# [SHORT EXERCISE]
Output the data from the line with "Rendered at 1500 by 844 pixels." to the line with "title 永楽通宝の分析結果 [82, 49, 1571, 249]", inclusive, reproducing each line without any change.

# [MATERIAL SUPPLIED]
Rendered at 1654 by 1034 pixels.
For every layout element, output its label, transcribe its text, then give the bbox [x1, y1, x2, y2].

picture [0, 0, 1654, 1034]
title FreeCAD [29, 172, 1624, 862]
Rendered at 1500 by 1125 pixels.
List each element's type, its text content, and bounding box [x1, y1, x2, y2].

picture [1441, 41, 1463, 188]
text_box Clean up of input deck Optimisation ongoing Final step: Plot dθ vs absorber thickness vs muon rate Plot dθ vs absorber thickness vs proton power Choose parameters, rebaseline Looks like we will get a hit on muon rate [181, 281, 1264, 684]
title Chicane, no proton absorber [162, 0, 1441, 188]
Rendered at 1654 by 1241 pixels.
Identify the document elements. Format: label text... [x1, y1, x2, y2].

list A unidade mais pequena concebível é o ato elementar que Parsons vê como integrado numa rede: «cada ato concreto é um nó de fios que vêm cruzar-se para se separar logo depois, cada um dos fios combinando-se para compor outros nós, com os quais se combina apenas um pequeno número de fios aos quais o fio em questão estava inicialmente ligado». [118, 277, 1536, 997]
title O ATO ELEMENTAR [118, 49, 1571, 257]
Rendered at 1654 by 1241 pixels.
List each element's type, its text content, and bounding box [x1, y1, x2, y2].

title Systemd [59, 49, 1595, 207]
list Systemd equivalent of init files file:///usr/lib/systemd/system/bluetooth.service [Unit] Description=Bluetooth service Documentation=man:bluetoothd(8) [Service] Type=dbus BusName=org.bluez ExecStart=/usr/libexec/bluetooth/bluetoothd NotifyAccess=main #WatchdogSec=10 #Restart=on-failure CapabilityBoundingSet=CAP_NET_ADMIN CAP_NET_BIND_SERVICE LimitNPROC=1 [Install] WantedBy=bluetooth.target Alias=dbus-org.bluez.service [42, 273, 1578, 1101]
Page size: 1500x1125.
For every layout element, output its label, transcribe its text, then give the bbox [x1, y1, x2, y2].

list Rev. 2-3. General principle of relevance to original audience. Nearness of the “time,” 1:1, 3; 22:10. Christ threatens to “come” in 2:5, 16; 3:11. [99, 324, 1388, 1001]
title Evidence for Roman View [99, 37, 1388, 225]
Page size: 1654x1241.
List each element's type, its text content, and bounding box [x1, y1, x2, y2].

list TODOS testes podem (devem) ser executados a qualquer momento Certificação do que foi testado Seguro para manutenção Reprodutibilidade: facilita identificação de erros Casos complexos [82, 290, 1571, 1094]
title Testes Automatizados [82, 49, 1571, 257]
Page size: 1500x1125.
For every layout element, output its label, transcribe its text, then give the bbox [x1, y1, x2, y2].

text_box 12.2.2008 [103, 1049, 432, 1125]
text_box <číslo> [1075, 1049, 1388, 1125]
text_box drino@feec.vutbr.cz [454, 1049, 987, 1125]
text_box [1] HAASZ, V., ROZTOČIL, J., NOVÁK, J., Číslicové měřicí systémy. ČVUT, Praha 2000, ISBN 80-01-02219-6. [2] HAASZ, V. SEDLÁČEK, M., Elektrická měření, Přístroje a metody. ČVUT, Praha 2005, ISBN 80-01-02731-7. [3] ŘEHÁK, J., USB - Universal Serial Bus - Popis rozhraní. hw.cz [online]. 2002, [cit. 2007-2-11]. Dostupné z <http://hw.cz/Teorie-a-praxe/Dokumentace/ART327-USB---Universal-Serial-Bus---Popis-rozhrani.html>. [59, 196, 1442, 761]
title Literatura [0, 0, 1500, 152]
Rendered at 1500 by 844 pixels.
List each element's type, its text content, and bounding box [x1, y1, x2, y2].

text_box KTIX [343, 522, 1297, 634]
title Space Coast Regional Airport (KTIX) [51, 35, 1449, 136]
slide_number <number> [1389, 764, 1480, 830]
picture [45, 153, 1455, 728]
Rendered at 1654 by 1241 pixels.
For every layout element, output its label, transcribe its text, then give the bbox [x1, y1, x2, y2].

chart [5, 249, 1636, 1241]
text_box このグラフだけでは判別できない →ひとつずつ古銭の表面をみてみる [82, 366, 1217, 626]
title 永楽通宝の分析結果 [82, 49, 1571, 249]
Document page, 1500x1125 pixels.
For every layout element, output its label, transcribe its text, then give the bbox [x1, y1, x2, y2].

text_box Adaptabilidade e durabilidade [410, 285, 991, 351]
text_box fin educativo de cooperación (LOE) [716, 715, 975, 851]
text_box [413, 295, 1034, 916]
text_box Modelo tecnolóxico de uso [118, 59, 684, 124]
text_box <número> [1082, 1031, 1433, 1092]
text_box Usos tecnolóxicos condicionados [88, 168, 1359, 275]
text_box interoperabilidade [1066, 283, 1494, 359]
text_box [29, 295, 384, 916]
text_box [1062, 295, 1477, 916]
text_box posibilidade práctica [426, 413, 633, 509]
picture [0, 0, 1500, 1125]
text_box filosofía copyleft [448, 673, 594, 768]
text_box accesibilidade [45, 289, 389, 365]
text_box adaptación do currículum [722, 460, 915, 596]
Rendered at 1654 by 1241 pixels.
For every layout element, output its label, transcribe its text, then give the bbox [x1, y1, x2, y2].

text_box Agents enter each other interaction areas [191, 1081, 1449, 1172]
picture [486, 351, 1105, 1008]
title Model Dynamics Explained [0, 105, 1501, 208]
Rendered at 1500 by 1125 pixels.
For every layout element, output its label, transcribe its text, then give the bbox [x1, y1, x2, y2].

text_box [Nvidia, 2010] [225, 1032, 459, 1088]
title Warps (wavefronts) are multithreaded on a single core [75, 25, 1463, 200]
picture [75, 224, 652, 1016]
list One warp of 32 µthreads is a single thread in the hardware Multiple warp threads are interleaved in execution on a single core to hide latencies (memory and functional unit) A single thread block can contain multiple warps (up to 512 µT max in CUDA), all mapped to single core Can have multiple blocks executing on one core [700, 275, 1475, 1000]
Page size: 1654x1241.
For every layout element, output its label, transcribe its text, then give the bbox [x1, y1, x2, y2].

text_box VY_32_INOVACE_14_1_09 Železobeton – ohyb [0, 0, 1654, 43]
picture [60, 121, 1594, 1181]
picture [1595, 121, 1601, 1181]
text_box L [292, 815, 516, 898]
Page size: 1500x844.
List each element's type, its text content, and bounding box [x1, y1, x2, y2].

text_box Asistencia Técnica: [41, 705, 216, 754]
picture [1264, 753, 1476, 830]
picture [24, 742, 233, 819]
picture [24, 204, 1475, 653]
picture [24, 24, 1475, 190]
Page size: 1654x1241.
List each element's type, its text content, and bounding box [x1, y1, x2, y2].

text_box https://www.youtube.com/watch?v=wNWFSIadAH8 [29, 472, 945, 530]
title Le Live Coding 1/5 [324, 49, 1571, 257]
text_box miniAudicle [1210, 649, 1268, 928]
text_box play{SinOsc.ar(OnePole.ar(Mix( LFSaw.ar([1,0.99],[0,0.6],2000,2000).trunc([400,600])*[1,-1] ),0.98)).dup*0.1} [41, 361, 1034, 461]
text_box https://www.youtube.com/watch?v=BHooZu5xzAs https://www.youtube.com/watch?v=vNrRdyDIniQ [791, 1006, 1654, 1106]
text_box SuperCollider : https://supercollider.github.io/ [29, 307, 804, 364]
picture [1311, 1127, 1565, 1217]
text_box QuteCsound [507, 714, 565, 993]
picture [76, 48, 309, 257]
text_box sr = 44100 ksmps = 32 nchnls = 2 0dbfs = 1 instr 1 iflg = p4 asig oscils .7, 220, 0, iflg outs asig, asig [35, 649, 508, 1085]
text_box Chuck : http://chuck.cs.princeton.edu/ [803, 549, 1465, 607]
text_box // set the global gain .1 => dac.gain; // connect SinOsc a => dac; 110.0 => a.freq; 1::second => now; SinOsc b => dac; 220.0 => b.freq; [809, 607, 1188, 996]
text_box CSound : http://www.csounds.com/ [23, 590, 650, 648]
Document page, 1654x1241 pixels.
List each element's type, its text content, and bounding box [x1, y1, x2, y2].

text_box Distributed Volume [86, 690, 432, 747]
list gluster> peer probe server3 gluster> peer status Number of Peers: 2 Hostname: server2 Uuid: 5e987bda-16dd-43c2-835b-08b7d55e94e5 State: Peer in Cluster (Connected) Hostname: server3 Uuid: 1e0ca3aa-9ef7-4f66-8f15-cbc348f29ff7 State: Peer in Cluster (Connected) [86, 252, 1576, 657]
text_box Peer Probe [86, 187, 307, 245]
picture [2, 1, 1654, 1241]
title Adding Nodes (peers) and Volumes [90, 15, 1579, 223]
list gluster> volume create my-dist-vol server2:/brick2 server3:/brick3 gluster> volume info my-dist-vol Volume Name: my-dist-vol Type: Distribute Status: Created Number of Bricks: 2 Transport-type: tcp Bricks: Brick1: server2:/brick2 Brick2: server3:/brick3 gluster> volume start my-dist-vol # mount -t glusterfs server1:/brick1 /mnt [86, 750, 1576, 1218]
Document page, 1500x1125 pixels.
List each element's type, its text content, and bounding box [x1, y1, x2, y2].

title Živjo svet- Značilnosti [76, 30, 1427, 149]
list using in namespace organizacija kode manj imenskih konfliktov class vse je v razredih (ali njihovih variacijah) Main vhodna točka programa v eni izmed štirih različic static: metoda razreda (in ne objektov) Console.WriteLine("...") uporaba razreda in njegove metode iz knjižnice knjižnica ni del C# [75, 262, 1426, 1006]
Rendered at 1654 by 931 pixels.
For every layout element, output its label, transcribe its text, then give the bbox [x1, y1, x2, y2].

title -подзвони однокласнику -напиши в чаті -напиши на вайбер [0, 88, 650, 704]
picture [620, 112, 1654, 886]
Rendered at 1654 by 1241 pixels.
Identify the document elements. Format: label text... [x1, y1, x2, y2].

# [TASK SOLUTION]
Rendered at 1500 by 844 pixels.
List each element's type, its text content, and bounding box [x1, y1, x2, y2].

text_box KTIX [343, 522, 1297, 634]
title Space Coast Regional Airport (KTIX) [51, 35, 1449, 136]
slide_number <number> [1389, 764, 1480, 830]
picture [45, 153, 1455, 728]
Rendered at 1654 by 1241 pixels.
For every layout element, output its label, transcribe its text, then give the bbox [x1, y1, x2, y2].

chart [5, 249, 1636, 1241]
text_box このグラフだけでは判別できない →ひとつずつ古銭の表面をみてみる [82, 366, 1217, 626]
title 永楽通宝の分析結果 [82, 49, 1571, 249]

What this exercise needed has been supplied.